14 DAY TRIAL // German researchers at the Technische Universitaet Muenchen (TUM) announce that they have made important progress in the development of an ultra-high-resolution imaging technique for biological samples. The new method would use X-ray diffraction to peer inside living cells, and determine the way they are put together, as well as the components that act at a small scale. Details of the work appear in the latest issue of the journal Proceedings of the National Academy of Sciences (PNAS).
The group reports that progress has already been achieved in improving on last year's “lensless” X-ray microscopy technique, which the scientists themselves created. The group says that this line of work is absolutely vital for fields of research such as evolutionary biology and biotechnology. Being able to observe nanoscale structures in living cells could enable experts in these areas to gain a deeper understanding of the ensemble of functions and processes that cells undergo, and also aid them in designing better drugs to address a number of conditions.
What the scientists are working on at this point is extending their method to three-dimensional imaging of biological cells. But one of the main problems plaguing the development of new and advanced microscopes is the difficulty associated with producing high-quality X-ray lenses. This is really a shame, experts say, because the short wavelength of X-ray radiation allows it to be used for gathering massive amounts of detail at the nanoscale. In an attempt to solve the problem, many groups have turned to “lensless” microscopy methods, which is precisely what the TUM team did as well.

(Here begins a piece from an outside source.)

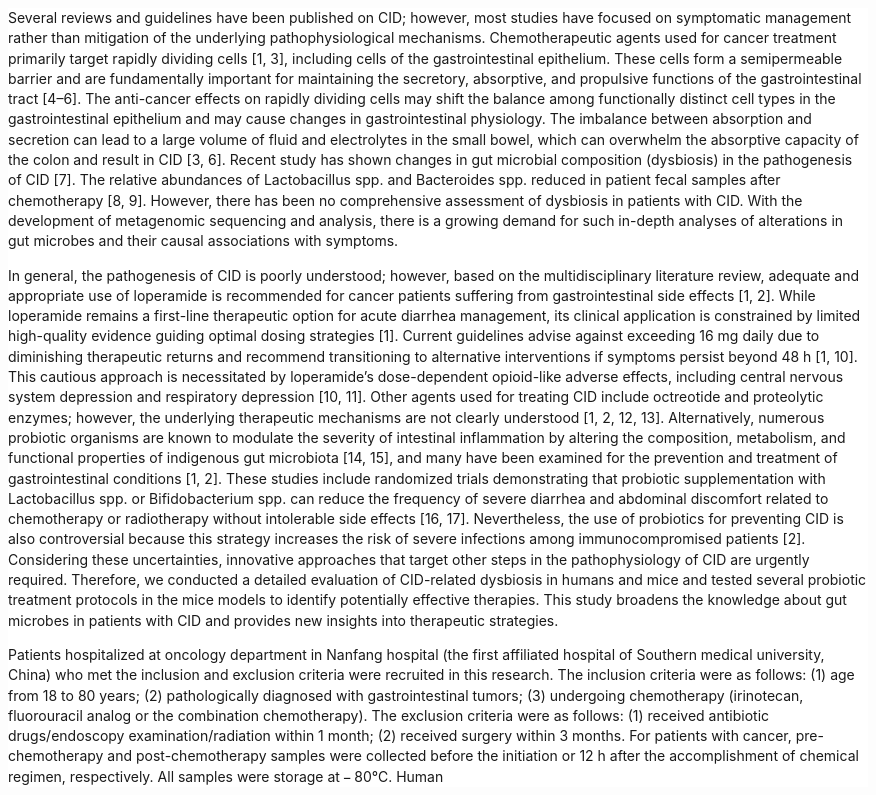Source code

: </p><p id="Par35">Several reviews and guidelines have been published on CID; however, most studies have focused on symptomatic management rather than mitigation of the underlying pathophysiological mechanisms. Chemotherapeutic agents used for cancer treatment primarily target rapidly dividing cells [<xref ref-type="bibr" rid="CR1">1</xref>, <xref ref-type="bibr" rid="CR3">3</xref>], including cells of the gastrointestinal epithelium. These cells form a semipermeable barrier and are fundamentally important for maintaining the secretory, absorptive, and propulsive functions of the gastrointestinal tract [<xref ref-type="bibr" rid="CR4">4</xref>&#x02013;<xref ref-type="bibr" rid="CR6">6</xref>]. The anti-cancer effects on rapidly dividing cells may shift the balance among functionally distinct cell types in the gastrointestinal epithelium and may cause changes in gastrointestinal physiology. The imbalance between absorption and secretion can lead to a large volume of fluid and electrolytes in the small bowel, which can overwhelm the absorptive capacity of the colon and result in CID [<xref ref-type="bibr" rid="CR3">3</xref>, <xref ref-type="bibr" rid="CR6">6</xref>]. Recent study has shown changes in gut microbial composition (dysbiosis) in the pathogenesis of CID [<xref ref-type="bibr" rid="CR7">7</xref>]. The relative abundances of <italic>Lactobacillus </italic><italic>spp.</italic> and <italic>Bacteroides </italic><italic>spp.</italic> reduced in patient fecal samples after chemotherapy [<xref ref-type="bibr" rid="CR8">8</xref>, <xref ref-type="bibr" rid="CR9">9</xref>]. However, there has been no comprehensive assessment of dysbiosis in patients with CID. With the development of metagenomic sequencing and analysis, there is a growing demand for such in-depth analyses of alterations in gut microbes and their causal associations with symptoms.</p><p id="Par36">In general, the pathogenesis of CID is poorly understood; however, based on the multidisciplinary literature review, adequate and appropriate use of loperamide is recommended for cancer patients suffering from gastrointestinal side effects [<xref ref-type="bibr" rid="CR1">1</xref>, <xref ref-type="bibr" rid="CR2">2</xref>]. While loperamide remains a first-line therapeutic option for acute diarrhea management, its clinical application is constrained by limited high-quality evidence guiding optimal dosing strategies [<xref ref-type="bibr" rid="CR1">1</xref>]. Current guidelines advise against exceeding 16&#x000a0;mg daily due to diminishing therapeutic returns and recommend transitioning to alternative interventions if symptoms persist beyond 48&#x000a0;h [<xref ref-type="bibr" rid="CR1">1</xref>, <xref ref-type="bibr" rid="CR10">10</xref>]. This cautious approach is necessitated by loperamide&#x02019;s dose-dependent opioid-like adverse effects, including central nervous system depression and respiratory depression [<xref ref-type="bibr" rid="CR10">10</xref>, <xref ref-type="bibr" rid="CR11">11</xref>]. Other agents used for treating CID include octreotide and proteolytic enzymes; however, the underlying therapeutic mechanisms are not clearly understood [<xref ref-type="bibr" rid="CR1">1</xref>, <xref ref-type="bibr" rid="CR2">2</xref>, <xref ref-type="bibr" rid="CR12">12</xref>, <xref ref-type="bibr" rid="CR13">13</xref>]. Alternatively, numerous probiotic organisms are known to modulate the severity of intestinal inflammation by altering the composition, metabolism, and functional properties of indigenous gut microbiota [<xref ref-type="bibr" rid="CR14">14</xref>, <xref ref-type="bibr" rid="CR15">15</xref>], and many have been examined for the prevention and treatment of gastrointestinal conditions [<xref ref-type="bibr" rid="CR1">1</xref>, <xref ref-type="bibr" rid="CR2">2</xref>]. These studies include randomized trials demonstrating that probiotic supplementation with <italic>Lactobacillus </italic><italic>spp. </italic>or <italic>Bifidobacterium </italic><italic>spp.</italic> can reduce the frequency of severe diarrhea and abdominal discomfort related to chemotherapy or radiotherapy without intolerable side effects [<xref ref-type="bibr" rid="CR16">16</xref>, <xref ref-type="bibr" rid="CR17">17</xref>]. Nevertheless, the use of probiotics for preventing CID is also controversial because this strategy increases the risk of severe infections among immunocompromised patients [<xref ref-type="bibr" rid="CR2">2</xref>]. Considering these uncertainties, innovative approaches that target other steps in the pathophysiology of CID are urgently required. Therefore, we conducted a detailed evaluation of CID-related dysbiosis in humans and mice and tested several probiotic treatment protocols in the mice models to identify potentially effective therapies. This study broadens the knowledge about gut microbes in patients with CID and provides new insights into therapeutic strategies.</p></sec><sec id="Sec2"><title>Methods</title><sec id="Sec3"><title>Participant recruitment and sample collection</title><p id="Par37">Patients hospitalized at oncology department in Nanfang hospital (the first affiliated hospital of Southern medical university, China) who met the inclusion and exclusion criteria were recruited in this research. The inclusion criteria were as follows: (1) age from 18 to 80&#x000a0;years; (2) pathologically diagnosed with gastrointestinal tumors; (3) undergoing chemotherapy (irinotecan, fluorouracil analog or the combination chemotherapy). The exclusion criteria were as follows: (1) received antibiotic drugs/endoscopy examination/radiation within 1&#x000a0;month; (2) received surgery within 3&#x000a0;months. For patients with cancer, pre-chemotherapy and post-chemotherapy samples were collected before the initiation or 12&#x000a0;h after the accomplishment of chemical regimen, respectively. All samples were storage at&#x02009;&#x02212;&#x02009;80&#x02103;. Human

In the new investigation, the scientists were able to revolutionize an existing imaging method, known as ptychography, to obtain accurate maps of the electron density forming a biological sample. The study was led by the chair of the biomedical physics group at the TUM, Franz Pfeiffer. The German team also cooperated with colleagues from the University of Goettingen and at the Villigen-based Swiss Light Source. The work was funded by the German Research Foundation (DFG), the Helmholtz Society, and the German Ministry of Education and Research.